What Other Species Are Capable of Vocal Learning?

Most animals use sounds to communicate, but most are born with the knowledge of how to use them; it’s not a learned concept, per se. But research is uncovering that more animals than was previously expected may have some capacity for vocal learning – mice among them.

Killer whales also engage in vocal learning, a key aspect of language development, and will even learn to communicate with other species around which they’re raised, such as bottlenose dolphins.6

Bottlenose dolphins also engage in vocal learning and, unlike most other animals, develop their own vocal signature, or abstract “name,” early in life. This signature whistle sets each dolphin apart as an individual, and dolphins they are close to may mimic this whistle to essentially call them by name.

Birds also have unique vocal communications. A chickadee’s call, for instance, can reveal a warning about an imminent predator, along with clues as to the predator’s size and variety.
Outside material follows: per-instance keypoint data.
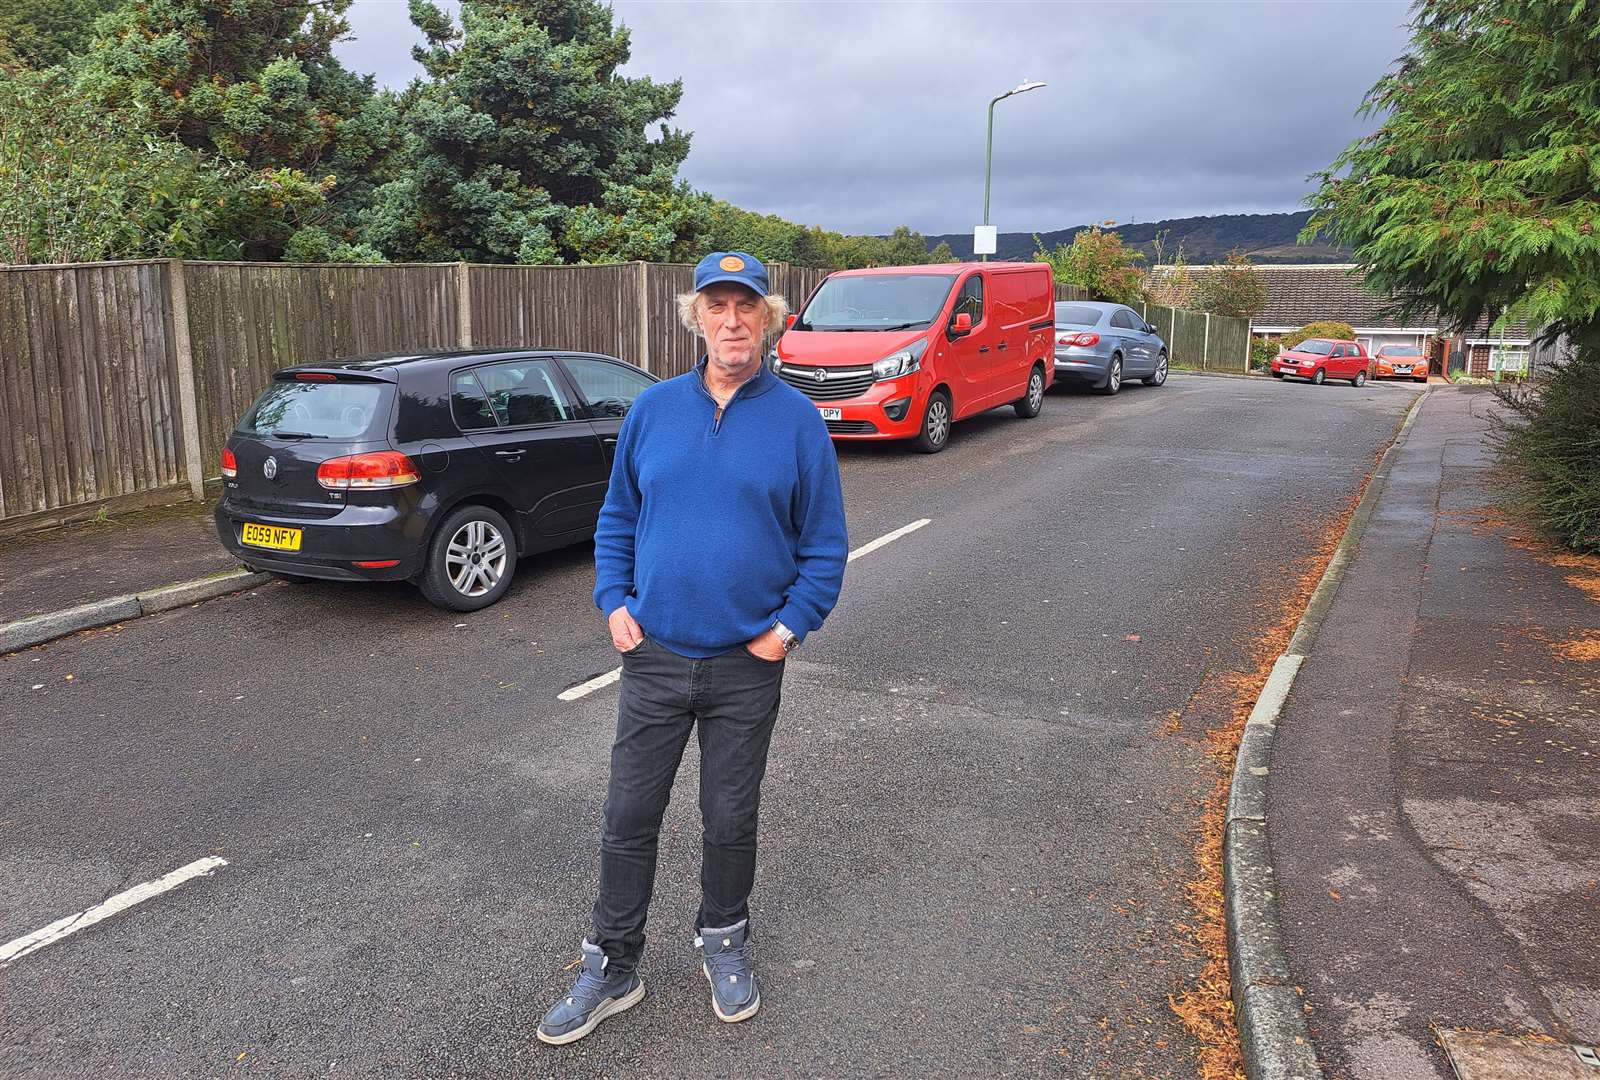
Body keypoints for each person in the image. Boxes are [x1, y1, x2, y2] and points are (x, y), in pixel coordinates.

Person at [536, 251, 848, 1045]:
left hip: (748, 663)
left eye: (747, 306)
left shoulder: (798, 423)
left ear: (769, 320)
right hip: (656, 657)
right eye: (718, 306)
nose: (733, 321)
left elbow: (825, 548)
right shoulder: (654, 411)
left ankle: (724, 942)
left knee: (729, 816)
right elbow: (615, 519)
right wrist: (614, 603)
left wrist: (786, 630)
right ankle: (612, 964)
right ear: (697, 318)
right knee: (629, 814)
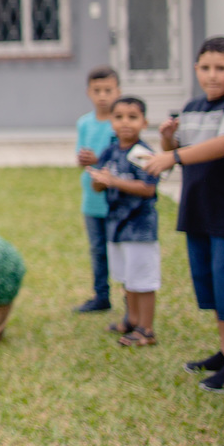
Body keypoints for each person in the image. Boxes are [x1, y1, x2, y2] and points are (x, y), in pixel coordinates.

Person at [144, 35, 224, 393]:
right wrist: (169, 140)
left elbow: (222, 143)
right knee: (213, 288)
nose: (213, 75)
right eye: (206, 67)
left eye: (221, 68)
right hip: (198, 210)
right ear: (195, 69)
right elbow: (183, 150)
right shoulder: (192, 107)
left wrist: (172, 156)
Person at [88, 96, 161, 346]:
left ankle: (146, 329)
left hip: (140, 228)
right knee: (128, 277)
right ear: (111, 122)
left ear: (145, 123)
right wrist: (99, 180)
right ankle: (132, 320)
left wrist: (114, 181)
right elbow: (98, 185)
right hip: (116, 227)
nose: (125, 123)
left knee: (143, 280)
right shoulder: (110, 151)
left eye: (133, 117)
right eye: (119, 117)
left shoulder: (142, 153)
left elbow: (148, 188)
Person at [73, 66, 120, 313]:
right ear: (88, 92)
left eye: (108, 90)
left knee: (120, 249)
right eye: (97, 90)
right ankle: (101, 296)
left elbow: (122, 159)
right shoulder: (84, 123)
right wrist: (84, 160)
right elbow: (81, 158)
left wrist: (98, 160)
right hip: (92, 200)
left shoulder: (121, 123)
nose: (102, 96)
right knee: (97, 249)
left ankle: (131, 297)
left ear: (118, 91)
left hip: (116, 200)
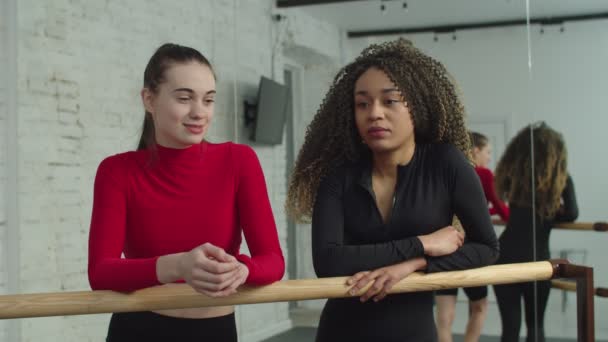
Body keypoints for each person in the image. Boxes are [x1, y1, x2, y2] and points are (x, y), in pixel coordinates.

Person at [285, 38, 499, 342]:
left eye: (390, 101)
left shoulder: (445, 163)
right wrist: (422, 243)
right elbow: (329, 262)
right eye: (362, 103)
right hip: (342, 332)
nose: (374, 113)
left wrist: (414, 264)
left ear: (417, 106)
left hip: (413, 332)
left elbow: (486, 248)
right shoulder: (338, 175)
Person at [88, 43, 285, 341]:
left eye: (208, 100)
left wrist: (241, 270)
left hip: (214, 331)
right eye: (184, 98)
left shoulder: (239, 161)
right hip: (139, 331)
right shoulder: (117, 171)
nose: (199, 112)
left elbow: (273, 260)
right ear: (149, 99)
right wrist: (178, 265)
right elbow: (101, 272)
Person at [493, 122, 578, 342]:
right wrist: (549, 213)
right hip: (536, 259)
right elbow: (572, 213)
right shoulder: (561, 179)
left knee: (510, 329)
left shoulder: (514, 176)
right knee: (535, 327)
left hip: (505, 255)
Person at [435, 131, 509, 342]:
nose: (488, 157)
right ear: (475, 150)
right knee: (479, 307)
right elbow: (503, 211)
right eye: (487, 151)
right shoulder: (484, 174)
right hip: (471, 249)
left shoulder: (446, 171)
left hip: (445, 246)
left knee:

Other animals in the forest eavesdrop on such calls, such that a squirrel’s warning call may save the life of a songbird – and vice versa.

Lyrebirds are also unique in their vocalizations, as they’re able to perfectly mimic the songs of other birds, plus koalas and dingoes – almost any sound in their environment. They have been recorded imitating a car’s engine, fire alarms, gunshots, dogs barking, babies crying, music, and even the human voice.

Mice Surprise Researchers with Their Vocal Similarities to Humans

As we discover more about the unique ways animals communicate, including vocal learning, it’s likely we’ll continue to uncover that humans are not the only ones with this complex ability.

Aside from humans, dolphins and songbirds, the fact that mice display this ability came as a surprise to researchers. Jarvis told Live Science:7

The mouse brain and behavior for vocal communication is not as primitive and as innate as myself and many other scientists have considered it to be… Mice have more similarities in their vocal communication with humans than other species like our closest relatives [chimpanzees].”